-- Opening Marker --

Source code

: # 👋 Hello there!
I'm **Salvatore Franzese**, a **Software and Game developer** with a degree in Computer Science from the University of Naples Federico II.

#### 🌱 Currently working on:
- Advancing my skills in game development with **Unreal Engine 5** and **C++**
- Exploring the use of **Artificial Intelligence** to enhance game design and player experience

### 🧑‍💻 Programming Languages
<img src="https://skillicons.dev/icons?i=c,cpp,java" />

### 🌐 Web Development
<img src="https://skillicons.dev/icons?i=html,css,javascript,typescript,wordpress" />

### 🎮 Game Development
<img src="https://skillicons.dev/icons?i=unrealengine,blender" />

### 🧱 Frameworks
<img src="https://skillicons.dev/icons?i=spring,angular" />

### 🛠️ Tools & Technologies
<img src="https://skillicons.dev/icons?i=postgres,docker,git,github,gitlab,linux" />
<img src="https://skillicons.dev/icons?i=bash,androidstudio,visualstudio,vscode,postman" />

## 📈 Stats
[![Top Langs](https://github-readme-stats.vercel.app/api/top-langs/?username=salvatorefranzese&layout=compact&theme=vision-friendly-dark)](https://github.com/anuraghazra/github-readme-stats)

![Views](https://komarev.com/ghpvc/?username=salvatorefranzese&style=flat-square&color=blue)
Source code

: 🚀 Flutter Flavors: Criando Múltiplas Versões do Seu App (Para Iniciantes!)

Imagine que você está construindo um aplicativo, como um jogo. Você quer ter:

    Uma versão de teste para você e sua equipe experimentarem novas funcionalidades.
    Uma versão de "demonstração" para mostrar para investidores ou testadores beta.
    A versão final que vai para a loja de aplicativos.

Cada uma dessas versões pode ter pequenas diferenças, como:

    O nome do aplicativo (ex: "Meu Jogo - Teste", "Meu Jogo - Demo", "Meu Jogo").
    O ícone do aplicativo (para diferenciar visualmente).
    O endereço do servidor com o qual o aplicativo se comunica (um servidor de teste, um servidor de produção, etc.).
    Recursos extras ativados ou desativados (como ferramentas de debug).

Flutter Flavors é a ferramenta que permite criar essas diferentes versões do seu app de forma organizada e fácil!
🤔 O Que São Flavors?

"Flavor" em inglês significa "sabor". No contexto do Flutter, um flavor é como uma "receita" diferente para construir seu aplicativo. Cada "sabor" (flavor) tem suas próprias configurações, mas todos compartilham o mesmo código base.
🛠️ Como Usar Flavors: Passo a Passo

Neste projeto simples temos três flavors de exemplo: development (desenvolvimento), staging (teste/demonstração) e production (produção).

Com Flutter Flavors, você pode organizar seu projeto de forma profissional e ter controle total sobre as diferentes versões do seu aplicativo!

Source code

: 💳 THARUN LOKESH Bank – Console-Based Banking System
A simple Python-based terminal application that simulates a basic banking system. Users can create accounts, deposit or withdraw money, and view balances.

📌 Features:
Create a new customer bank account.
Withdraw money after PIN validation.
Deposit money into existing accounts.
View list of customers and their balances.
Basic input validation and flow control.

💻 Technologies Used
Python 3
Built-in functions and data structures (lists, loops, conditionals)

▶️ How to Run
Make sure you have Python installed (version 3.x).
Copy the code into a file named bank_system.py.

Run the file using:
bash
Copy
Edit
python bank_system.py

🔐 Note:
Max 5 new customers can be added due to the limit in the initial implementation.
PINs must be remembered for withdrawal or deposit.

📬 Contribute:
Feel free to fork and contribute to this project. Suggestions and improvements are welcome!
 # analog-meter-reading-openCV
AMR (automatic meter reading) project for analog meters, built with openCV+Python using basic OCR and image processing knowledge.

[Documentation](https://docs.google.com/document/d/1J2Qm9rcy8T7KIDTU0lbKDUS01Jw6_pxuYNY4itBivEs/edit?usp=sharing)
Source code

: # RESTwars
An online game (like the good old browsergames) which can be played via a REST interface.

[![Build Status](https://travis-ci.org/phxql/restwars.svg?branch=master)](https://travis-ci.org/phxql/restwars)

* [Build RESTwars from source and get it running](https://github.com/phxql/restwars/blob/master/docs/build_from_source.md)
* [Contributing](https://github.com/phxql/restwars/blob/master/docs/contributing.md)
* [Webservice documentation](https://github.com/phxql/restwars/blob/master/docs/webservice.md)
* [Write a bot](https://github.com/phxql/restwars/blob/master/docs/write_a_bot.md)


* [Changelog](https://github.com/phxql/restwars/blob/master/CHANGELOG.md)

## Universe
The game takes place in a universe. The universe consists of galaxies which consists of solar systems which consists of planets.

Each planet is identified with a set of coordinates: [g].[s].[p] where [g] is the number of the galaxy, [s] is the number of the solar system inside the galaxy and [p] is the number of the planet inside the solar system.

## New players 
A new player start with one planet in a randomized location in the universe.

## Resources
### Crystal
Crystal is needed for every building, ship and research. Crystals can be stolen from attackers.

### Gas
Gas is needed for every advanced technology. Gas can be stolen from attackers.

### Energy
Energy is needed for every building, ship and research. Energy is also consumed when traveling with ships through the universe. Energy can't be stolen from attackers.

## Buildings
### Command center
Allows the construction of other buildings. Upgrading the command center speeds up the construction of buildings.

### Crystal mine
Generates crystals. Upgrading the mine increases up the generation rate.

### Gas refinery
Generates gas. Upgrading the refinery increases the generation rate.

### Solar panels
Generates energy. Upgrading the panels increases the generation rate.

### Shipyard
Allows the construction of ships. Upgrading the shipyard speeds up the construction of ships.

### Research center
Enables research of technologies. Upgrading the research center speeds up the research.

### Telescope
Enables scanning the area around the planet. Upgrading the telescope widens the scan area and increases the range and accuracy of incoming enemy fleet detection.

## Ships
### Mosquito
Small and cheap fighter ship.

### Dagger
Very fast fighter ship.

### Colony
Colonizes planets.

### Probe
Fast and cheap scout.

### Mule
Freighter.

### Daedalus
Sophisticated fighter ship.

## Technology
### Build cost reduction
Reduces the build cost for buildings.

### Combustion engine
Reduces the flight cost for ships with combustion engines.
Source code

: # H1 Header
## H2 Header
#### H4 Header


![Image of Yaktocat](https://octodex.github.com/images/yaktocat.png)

-- Closing Marker --

TASK DIRECTIONS: Reproduce the source text of every item above character for character, changing nothing.

COMPLETED TASK:
Source code

: # 👋 Hello there!
I'm **Salvatore Franzese**, a **Software and Game developer** with a degree in Computer Science from the University of Naples Federico II.

#### 🌱 Currently working on:
- Advancing my skills in game development with **Unreal Engine 5** and **C++**
- Exploring the use of **Artificial Intelligence** to enhance game design and player experience

### 🧑‍💻 Programming Languages
<img src="https://skillicons.dev/icons?i=c,cpp,java" />

### 🌐 Web Development
<img src="https://skillicons.dev/icons?i=html,css,javascript,typescript,wordpress" />

### 🎮 Game Development
<img src="https://skillicons.dev/icons?i=unrealengine,blender" />

### 🧱 Frameworks
<img src="https://skillicons.dev/icons?i=spring,angular" />

### 🛠️ Tools & Technologies
<img src="https://skillicons.dev/icons?i=postgres,docker,git,github,gitlab,linux" />
<img src="https://skillicons.dev/icons?i=bash,androidstudio,visualstudio,vscode,postman" />

## 📈 Stats
[![Top Langs](https://github-readme-stats.vercel.app/api/top-langs/?username=salvatorefranzese&layout=compact&theme=vision-friendly-dark)](https://github.com/anuraghazra/github-readme-stats)

![Views](https://komarev.com/ghpvc/?username=salvatorefranzese&style=flat-square&color=blue)
Source code

: 🚀 Flutter Flavors: Criando Múltiplas Versões do Seu App (Para Iniciantes!)

Imagine que você está construindo um aplicativo, como um jogo. Você quer ter:

    Uma versão de teste para você e sua equipe experimentarem novas funcionalidades.
    Uma versão de "demonstração" para mostrar para investidores ou testadores beta.
    A versão final que vai para a loja de aplicativos.

Cada uma dessas versões pode ter pequenas diferenças, como:

    O nome do aplicativo (ex: "Meu Jogo - Teste", "Meu Jogo - Demo", "Meu Jogo").
    O ícone do aplicativo (para diferenciar visualmente).
    O endereço do servidor com o qual o aplicativo se comunica (um servidor de teste, um servidor de produção, etc.).
    Recursos extras ativados ou desativados (como ferramentas de debug).

Flutter Flavors é a ferramenta que permite criar essas diferentes versões do seu app de forma organizada e fácil!
🤔 O Que São Flavors?

"Flavor" em inglês significa "sabor". No contexto do Flutter, um flavor é como uma "receita" diferente para construir seu aplicativo. Cada "sabor" (flavor) tem suas próprias configurações, mas todos compartilham o mesmo código base.
🛠️ Como Usar Flavors: Passo a Passo

Neste projeto simples temos três flavors de exemplo: development (desenvolvimento), staging (teste/demonstração) e production (produção).

Com Flutter Flavors, você pode organizar seu projeto de forma profissional e ter controle total sobre as diferentes versões do seu aplicativo!

Source code

: 💳 THARUN LOKESH Bank – Console-Based Banking System
A simple Python-based terminal application that simulates a basic banking system. Users can create accounts, deposit or withdraw money, and view balances.

📌 Features:
Create a new customer bank account.
Withdraw money after PIN validation.
Deposit money into existing accounts.
View list of customers and their balances.
Basic input validation and flow control.

💻 Technologies Used
Python 3
Built-in functions and data structures (lists, loops, conditionals)

▶️ How to Run
Make sure you have Python installed (version 3.x).
Copy the code into a file named bank_system.py.

Run the file using:
bash
Copy
Edit
python bank_system.py

🔐 Note:
Max 5 new customers can be added due to the limit in the initial implementation.
PINs must be remembered for withdrawal or deposit.

📬 Contribute:
Feel free to fork and contribute to this project. Suggestions and improvements are welcome!
 # analog-meter-reading-openCV
AMR (automatic meter reading) project for analog meters, built with openCV+Python using basic OCR and image processing knowledge.

[Documentation](https://docs.google.com/document/d/1J2Qm9rcy8T7KIDTU0lbKDUS01Jw6_pxuYNY4itBivEs/edit?usp=sharing)
Source code

: # RESTwars
An online game (like the good old browsergames) which can be played via a REST interface.

[![Build Status](https://travis-ci.org/phxql/restwars.svg?branch=master)](https://travis-ci.org/phxql/restwars)

* [Build RESTwars from source and get it running](https://github.com/phxql/restwars/blob/master/docs/build_from_source.md)
* [Contributing](https://github.com/phxql/restwars/blob/master/docs/contributing.md)
* [Webservice documentation](https://github.com/phxql/restwars/blob/master/docs/webservice.md)
* [Write a bot](https://github.com/phxql/restwars/blob/master/docs/write_a_bot.md)


* [Changelog](https://github.com/phxql/restwars/blob/master/CHANGELOG.md)

## Universe
The game takes place in a universe. The universe consists of galaxies which consists of solar systems which consists of planets.

Each planet is identified with a set of coordinates: [g].[s].[p] where [g] is the number of the galaxy, [s] is the number of the solar system inside the galaxy and [p] is the number of the planet inside the solar system.

## New players 
A new player start with one planet in a randomized location in the universe.

## Resources
### Crystal
Crystal is needed for every building, ship and research. Crystals can be stolen from attackers.

### Gas
Gas is needed for every advanced technology. Gas can be stolen from attackers.

### Energy
Energy is needed for every building, ship and research. Energy is also consumed when traveling with ships through the universe. Energy can't be stolen from attackers.

## Buildings
### Command center
Allows the construction of other buildings. Upgrading the command center speeds up the construction of buildings.

### Crystal mine
Generates crystals. Upgrading the mine increases up the generation rate.

### Gas refinery
Generates gas. Upgrading the refinery increases the generation rate.

### Solar panels
Generates energy. Upgrading the panels increases the generation rate.

### Shipyard
Allows the construction of ships. Upgrading the shipyard speeds up the construction of ships.

### Research center
Enables research of technologies. Upgrading the research center speeds up the research.

### Telescope
Enables scanning the area around the planet. Upgrading the telescope widens the scan area and increases the range and accuracy of incoming enemy fleet detection.

## Ships
### Mosquito
Small and cheap fighter ship.

### Dagger
Very fast fighter ship.

### Colony
Colonizes planets.

### Probe
Fast and cheap scout.

### Mule
Freighter.

### Daedalus
Sophisticated fighter ship.

## Technology
### Build cost reduction
Reduces the build cost for buildings.

### Combustion engine
Reduces the flight cost for ships with combustion engines.
Source code

: # H1 Header
## H2 Header
#### H4 Header


![Image of Yaktocat](https://octodex.github.com/images/yaktocat.png)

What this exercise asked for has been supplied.